Creating .rec file from /home/tbs/workspace/mxnet-ssd/data/val.lst in /home/tbs/workspace/mxnet-ssd/data
multiprocessing not available, fall back to single threaded encoding
Traceback (most recent call last):
  File "/home/tbs/workspace/mxnet-ssd/tools/prepare_dataset.py", line 111, in <module>
    "--shuffle", str(int(args.shuffle)), "--pack-label", "1"])
  File "/usr/lib/python2.7/subprocess.py", line 541, in check_call
    raise CalledProcessError(retcode, cmd)
subprocess.CalledProcessError: Command '['python', '/home/tbs/workspace/mxnet-ssd/tools/../mxnet/tools/im2rec.py', '/home/tbs/workspace/mxnet-ssd/data/val.lst', '/home/tbs/workspace/mxnet-ssd/data/VOCdevkit', '--shuffle', '1', '--pack-label', '1']' returned non-zero exit status -11

这个non-zero exit,代码为-11具体是什么错误呢?博主在搜索以后也没有给出具体的答案,不过给出了具体的debug的方式。

这个python的subprocess模块在调用失败后,会抛出CalledProcessError异常,并会将错误输出到returncode和output两个变量中。

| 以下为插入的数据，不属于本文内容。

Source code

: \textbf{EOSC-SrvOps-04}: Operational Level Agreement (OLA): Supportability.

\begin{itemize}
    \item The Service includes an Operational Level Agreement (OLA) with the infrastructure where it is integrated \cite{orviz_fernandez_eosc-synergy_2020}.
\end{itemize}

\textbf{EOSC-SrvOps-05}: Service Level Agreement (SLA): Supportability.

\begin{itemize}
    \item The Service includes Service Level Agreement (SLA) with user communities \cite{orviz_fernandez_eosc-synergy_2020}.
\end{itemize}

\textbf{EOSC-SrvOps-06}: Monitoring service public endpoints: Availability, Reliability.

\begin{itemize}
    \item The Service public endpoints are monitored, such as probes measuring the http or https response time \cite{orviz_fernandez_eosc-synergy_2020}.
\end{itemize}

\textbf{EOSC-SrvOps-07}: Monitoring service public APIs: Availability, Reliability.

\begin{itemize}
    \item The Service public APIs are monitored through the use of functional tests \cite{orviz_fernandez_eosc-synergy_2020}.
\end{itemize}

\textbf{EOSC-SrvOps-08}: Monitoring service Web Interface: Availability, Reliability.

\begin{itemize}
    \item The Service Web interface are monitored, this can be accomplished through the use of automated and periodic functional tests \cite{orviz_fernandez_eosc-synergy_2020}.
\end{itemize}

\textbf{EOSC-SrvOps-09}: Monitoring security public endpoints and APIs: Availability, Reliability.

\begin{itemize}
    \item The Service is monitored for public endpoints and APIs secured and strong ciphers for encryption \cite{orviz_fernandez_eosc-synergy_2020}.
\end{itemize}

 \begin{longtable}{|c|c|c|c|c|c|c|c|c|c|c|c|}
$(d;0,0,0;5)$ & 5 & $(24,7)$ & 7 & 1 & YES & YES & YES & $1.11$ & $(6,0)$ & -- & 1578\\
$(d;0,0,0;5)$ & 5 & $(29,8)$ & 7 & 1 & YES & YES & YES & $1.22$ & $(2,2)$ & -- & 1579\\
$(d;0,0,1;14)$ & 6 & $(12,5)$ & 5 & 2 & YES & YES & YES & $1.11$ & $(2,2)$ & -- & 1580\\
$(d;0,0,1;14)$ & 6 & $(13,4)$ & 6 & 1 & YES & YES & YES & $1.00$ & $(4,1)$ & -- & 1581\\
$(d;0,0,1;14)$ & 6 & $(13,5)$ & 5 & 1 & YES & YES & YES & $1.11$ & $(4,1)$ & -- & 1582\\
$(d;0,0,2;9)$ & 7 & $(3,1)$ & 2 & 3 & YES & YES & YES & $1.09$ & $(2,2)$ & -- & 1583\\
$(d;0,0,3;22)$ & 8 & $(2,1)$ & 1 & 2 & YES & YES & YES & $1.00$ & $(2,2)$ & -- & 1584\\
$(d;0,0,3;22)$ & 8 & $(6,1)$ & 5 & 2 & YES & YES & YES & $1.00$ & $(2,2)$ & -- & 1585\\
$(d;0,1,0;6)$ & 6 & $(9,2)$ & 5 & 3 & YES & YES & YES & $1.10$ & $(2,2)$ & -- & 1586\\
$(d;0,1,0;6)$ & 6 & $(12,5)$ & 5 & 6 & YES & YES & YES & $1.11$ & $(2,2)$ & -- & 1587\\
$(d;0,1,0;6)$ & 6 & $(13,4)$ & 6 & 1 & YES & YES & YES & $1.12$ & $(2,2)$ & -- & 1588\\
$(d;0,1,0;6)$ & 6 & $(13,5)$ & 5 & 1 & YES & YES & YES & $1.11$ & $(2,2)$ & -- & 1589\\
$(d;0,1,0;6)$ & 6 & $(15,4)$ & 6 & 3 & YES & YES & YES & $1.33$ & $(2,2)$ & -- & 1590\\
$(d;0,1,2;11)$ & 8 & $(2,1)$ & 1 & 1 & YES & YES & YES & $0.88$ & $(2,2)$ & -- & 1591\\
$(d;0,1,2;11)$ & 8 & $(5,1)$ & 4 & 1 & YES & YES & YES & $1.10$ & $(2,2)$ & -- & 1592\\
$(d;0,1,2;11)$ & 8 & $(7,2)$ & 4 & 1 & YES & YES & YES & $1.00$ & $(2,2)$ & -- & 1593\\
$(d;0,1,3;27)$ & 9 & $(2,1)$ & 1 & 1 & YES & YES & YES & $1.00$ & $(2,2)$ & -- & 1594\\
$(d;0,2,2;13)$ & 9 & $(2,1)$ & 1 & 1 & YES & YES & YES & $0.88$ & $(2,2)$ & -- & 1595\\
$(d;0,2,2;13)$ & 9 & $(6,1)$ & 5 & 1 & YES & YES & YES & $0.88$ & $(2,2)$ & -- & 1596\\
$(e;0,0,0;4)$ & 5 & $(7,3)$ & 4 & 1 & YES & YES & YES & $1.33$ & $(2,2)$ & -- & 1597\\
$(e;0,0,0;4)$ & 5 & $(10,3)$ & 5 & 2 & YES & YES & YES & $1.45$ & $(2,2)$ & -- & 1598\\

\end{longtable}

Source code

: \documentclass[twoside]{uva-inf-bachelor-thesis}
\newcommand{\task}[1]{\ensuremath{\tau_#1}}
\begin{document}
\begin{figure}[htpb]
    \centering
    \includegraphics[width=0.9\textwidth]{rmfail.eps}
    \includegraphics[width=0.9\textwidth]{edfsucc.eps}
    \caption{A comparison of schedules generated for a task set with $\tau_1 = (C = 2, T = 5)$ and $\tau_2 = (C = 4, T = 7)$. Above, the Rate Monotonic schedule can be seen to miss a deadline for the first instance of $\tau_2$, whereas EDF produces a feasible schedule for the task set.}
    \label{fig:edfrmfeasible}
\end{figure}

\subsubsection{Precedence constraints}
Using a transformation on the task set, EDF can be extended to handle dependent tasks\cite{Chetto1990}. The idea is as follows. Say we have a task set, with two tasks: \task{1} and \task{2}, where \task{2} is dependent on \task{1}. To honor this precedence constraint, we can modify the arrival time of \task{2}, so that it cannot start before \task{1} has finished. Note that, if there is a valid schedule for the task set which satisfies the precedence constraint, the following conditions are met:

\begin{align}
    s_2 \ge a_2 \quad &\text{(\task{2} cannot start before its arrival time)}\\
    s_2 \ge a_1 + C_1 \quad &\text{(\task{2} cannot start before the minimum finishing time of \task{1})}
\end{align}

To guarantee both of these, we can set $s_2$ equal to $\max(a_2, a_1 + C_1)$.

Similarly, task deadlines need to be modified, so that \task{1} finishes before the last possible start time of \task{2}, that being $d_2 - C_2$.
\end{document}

于是博主写了如下图加粗的一段代码,去打印这个异常,希望能在output变量中发现一些什么,结果令人失望,并没有更多的信息,output变量输出结果为None。

try:
    subprocess.check_call(["python",
        os.path.join(curr_path, "..", "mxnet/tools/im2rec.py"),
        os.path.abspath(args.target), os.path.abspath(args.root_path),
        "--shuffle", str(int(args.shuffle)), "--pack-label", "1"])
except subprocess.CalledProcessError as e: raise RuntimeError("command '{}' return with error (code {}): {}".format(e.cmd, e.returncode, e.output))

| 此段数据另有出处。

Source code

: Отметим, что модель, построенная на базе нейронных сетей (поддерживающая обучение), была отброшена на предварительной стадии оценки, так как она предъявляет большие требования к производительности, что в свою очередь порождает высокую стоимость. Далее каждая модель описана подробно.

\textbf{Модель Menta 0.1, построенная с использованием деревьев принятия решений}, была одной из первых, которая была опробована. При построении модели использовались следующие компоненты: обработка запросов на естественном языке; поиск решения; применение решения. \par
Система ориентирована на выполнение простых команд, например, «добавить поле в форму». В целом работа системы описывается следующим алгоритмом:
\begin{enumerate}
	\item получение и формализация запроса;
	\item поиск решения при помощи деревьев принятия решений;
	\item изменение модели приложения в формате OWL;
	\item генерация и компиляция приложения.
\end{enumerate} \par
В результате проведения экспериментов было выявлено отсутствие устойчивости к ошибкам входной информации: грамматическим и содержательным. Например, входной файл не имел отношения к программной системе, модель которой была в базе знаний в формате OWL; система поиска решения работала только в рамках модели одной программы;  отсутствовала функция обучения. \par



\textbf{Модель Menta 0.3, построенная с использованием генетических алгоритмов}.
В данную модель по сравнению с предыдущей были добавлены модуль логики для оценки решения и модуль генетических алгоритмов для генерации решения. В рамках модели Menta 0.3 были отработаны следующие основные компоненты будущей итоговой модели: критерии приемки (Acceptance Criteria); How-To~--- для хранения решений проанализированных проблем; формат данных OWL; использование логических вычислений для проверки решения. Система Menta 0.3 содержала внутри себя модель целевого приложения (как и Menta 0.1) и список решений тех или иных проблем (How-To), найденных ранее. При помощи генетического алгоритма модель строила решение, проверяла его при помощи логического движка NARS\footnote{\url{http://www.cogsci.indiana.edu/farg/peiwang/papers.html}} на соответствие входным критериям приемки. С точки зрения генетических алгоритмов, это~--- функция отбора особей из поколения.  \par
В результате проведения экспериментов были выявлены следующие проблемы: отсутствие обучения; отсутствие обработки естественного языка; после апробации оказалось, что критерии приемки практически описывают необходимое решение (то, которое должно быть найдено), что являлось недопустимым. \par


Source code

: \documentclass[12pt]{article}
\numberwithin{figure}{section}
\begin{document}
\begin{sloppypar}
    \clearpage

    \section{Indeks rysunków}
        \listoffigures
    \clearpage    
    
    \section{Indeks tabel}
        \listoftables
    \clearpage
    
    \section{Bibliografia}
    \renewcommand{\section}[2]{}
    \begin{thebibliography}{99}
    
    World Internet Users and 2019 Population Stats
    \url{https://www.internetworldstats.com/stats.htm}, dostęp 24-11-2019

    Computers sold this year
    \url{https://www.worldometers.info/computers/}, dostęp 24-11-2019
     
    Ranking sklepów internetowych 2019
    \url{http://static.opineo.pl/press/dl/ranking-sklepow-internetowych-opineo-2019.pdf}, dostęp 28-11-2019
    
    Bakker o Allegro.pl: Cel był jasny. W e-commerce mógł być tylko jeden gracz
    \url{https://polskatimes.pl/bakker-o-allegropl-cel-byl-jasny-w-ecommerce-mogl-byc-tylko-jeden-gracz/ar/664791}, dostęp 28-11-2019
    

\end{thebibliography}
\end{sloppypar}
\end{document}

看来这样调试还是找不到具体的错误,那么直接运行subprocess的命令吧,结果是Segmentation fault (core dumped).

tbs@ubuntu:~/workspace/mxnet-ssd$ python /home/tbs/workspace/mxnet-ssd/tools/../mxnet/tools/im2rec.py /home/tbs/workspace/mxnet-ssd/data/train.lst /home/tbs/workspace/mxnet-ssd/data/VOCdevkit --shuffle 1 --pack-label 1
Creating .rec file from /home/tbs/workspace/mxnet-ssd/data/train.lst in /home/tbs/workspace/mxnet-ssd/data
multiprocessing not available, fall back to single threaded encoding
Segmentation fault (core dumped)

继续搜索发现,可以使用gdb调试这个错误,具体的使用方法是,在命令行中输入gdb,然后使用file python指令加载python环境,接下来使用run ***.py arg1 arg2 ...,这样调试器gdb就会在遇到的第一个错误处停下来。我们观察这个调试信息,发现最后问题定位在

    0x00007ffff34f4865 in cv::Mat::copyTo(cv::_OutputArray const&) const () from /usr/lib/x86_64-linux-gnu/libopencv_core.so.2.4

而我们可以继续搜索得到,这个问题是因为系统同时装了OpenCV的2.4版本和3.0版本,或者说python的OpenCV版本与apt包管理的OpenCV版本不一致造成的。最终,博主将python的OpenCV 3.0版本卸载,重新装了一个2.4版本的,问题解决,终于可以正常训练了。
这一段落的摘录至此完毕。